Sehwag was one of a kind.
My memory of Sehwag was that his great knocks used to often almost be in parallel to the rest of the innings. The bowlers would struggle against him but still be able to pick up wickets at the other end. It was like that for his 195, his 155 and his 201* and a few other knocks.
 

Jayro

U19 12th Man
Sehwag had a period where he scored 11 centuries had all 11 scores of more than 150 runs a record which still stands I guess, this goes on to show once he was set he won't get out before executing the total demolition of opposition.
 

shortpitched713

Cricketer Of The Year
How often are you preferring an opener who scores 20(6) above one who scores 20(40)?

Or a number 11 that scores 4(2) above one who goes 4(20)?
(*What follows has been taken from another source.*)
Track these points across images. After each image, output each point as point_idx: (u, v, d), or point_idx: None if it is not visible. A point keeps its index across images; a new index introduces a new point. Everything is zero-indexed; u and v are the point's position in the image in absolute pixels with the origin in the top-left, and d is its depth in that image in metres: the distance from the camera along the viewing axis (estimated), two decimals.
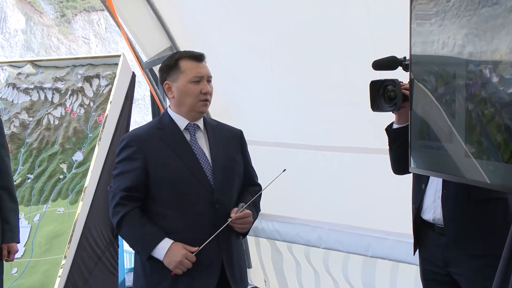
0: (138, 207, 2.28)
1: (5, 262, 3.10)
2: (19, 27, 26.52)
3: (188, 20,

It's a theory everyone buys into, its just a question of degree.
For the number 11, I'd almost certainly want the 4(20). As the guy on the other end would, being likely a much better batsman, have more time to squeeze out actually significant numbers of runs in that time.
 

GIMH

Norwood's on Fire
Hayden I reckon, though skimming the thread I am persuaded by some of the arguments for Smith.
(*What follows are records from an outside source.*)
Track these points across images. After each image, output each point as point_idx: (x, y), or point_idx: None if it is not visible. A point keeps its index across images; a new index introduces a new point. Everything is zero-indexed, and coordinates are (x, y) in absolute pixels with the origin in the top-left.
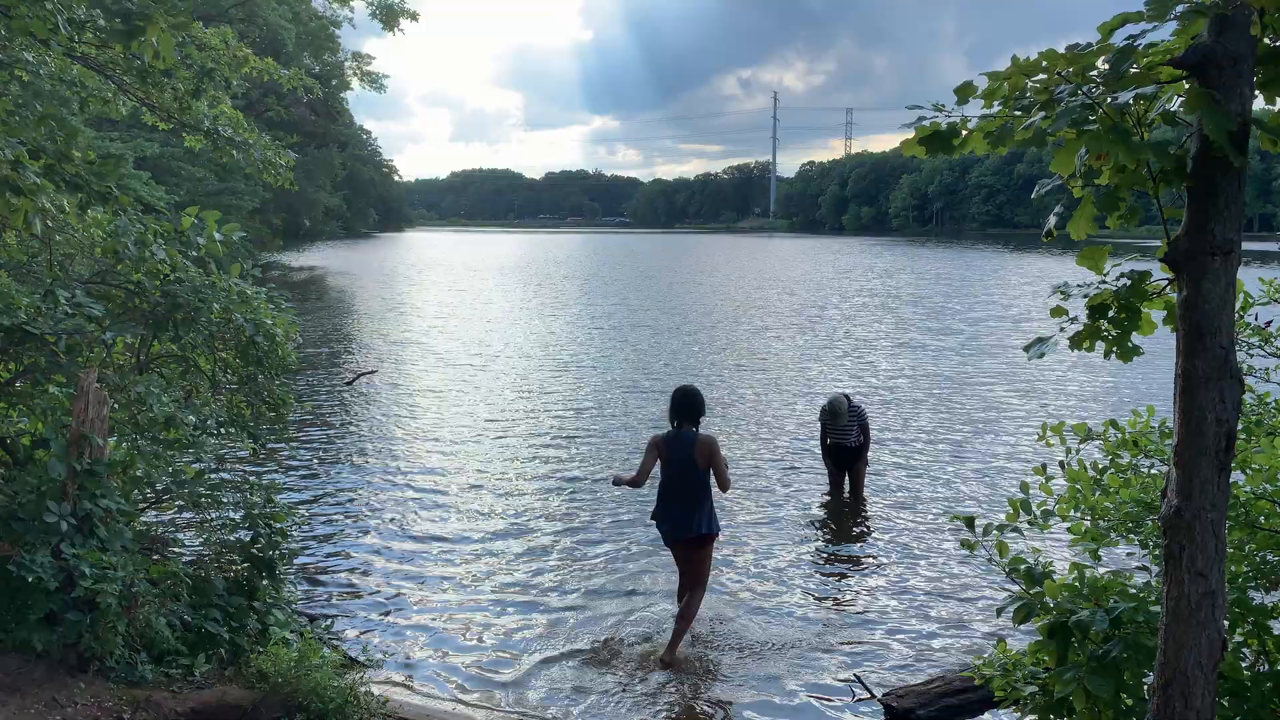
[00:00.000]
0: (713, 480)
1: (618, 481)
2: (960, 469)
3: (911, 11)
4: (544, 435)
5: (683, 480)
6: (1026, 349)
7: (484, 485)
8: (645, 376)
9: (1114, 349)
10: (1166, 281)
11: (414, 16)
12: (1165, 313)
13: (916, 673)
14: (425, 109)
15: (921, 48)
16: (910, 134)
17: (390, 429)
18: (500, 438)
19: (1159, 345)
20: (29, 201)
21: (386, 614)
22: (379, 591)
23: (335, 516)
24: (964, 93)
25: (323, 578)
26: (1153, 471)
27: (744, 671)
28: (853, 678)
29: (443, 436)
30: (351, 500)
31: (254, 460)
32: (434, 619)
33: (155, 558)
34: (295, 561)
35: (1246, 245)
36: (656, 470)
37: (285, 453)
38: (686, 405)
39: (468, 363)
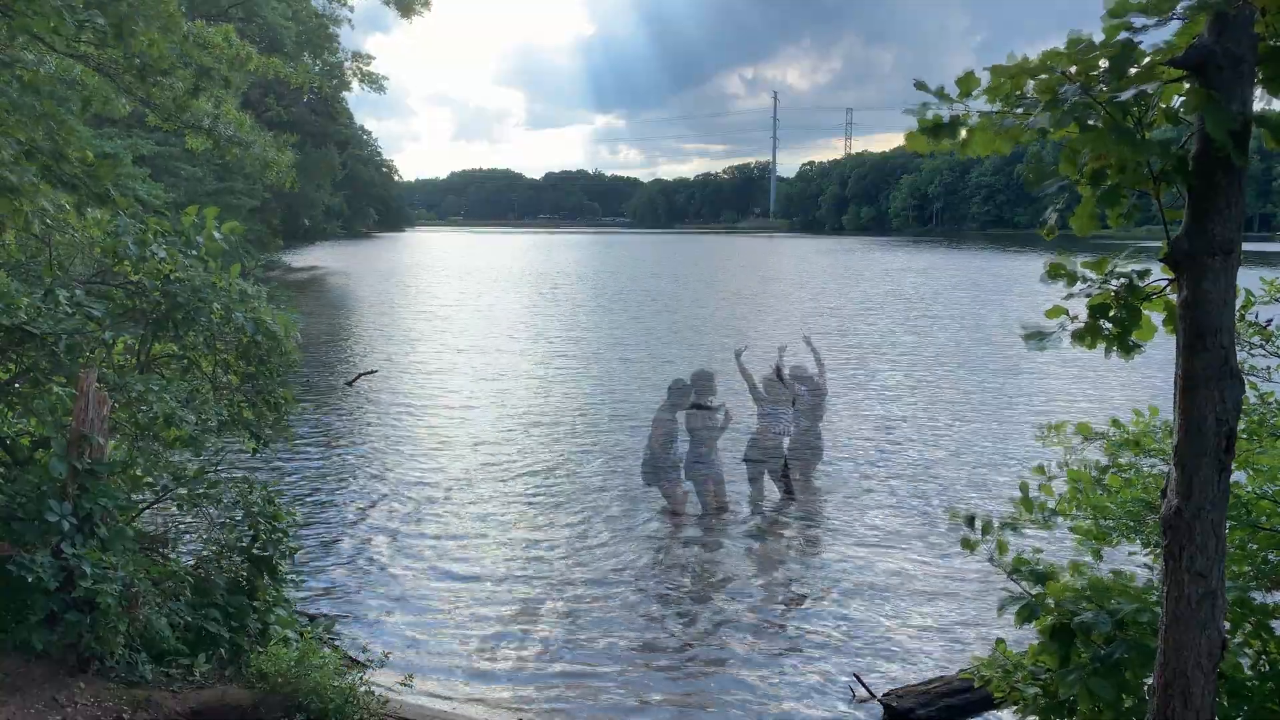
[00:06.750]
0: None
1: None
2: (961, 468)
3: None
4: (544, 436)
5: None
6: (1026, 339)
7: (484, 485)
8: (647, 370)
9: (1114, 345)
10: (1167, 282)
11: (426, 4)
12: (1164, 315)
13: (917, 673)
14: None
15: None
16: (913, 125)
17: (391, 429)
18: (501, 438)
19: (1160, 348)
20: (28, 201)
21: (387, 614)
22: (379, 591)
23: (335, 516)
24: (966, 84)
25: (323, 577)
26: (1154, 471)
27: (744, 670)
28: (853, 677)
29: (443, 437)
30: (352, 500)
31: (255, 460)
32: (433, 619)
33: (155, 558)
34: (295, 561)
35: (1246, 245)
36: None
37: (286, 452)
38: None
39: (469, 363)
Unpopular opinion and maybe laced with bias but I’d rather Alastair Cook open for me if my life was on the line, than Sehwag
 

Bolo.

International Captain
RSA were not a good bowling outfit for most of the overlap between Hayden and Smith. Donald was out, Pollock lacked penetration, Steyn on only started hitting his stride at the end of Haydens career, and Morkel was rubbish until after Hayden retired.

The guy holding the attack together in the mid 2000s was Ntini, who had a nice peak, but is still a bowler who averages close to 40 away... not exactly a worldbeater, basically Siddle with more favourable home conditions.

And then you had the rest. Andre Nel was arguably the premier bowler in the side at one stage, and they were playing bowlers like Andrew Hall and Paul Harris, as well as numerous other players who got shorter runs.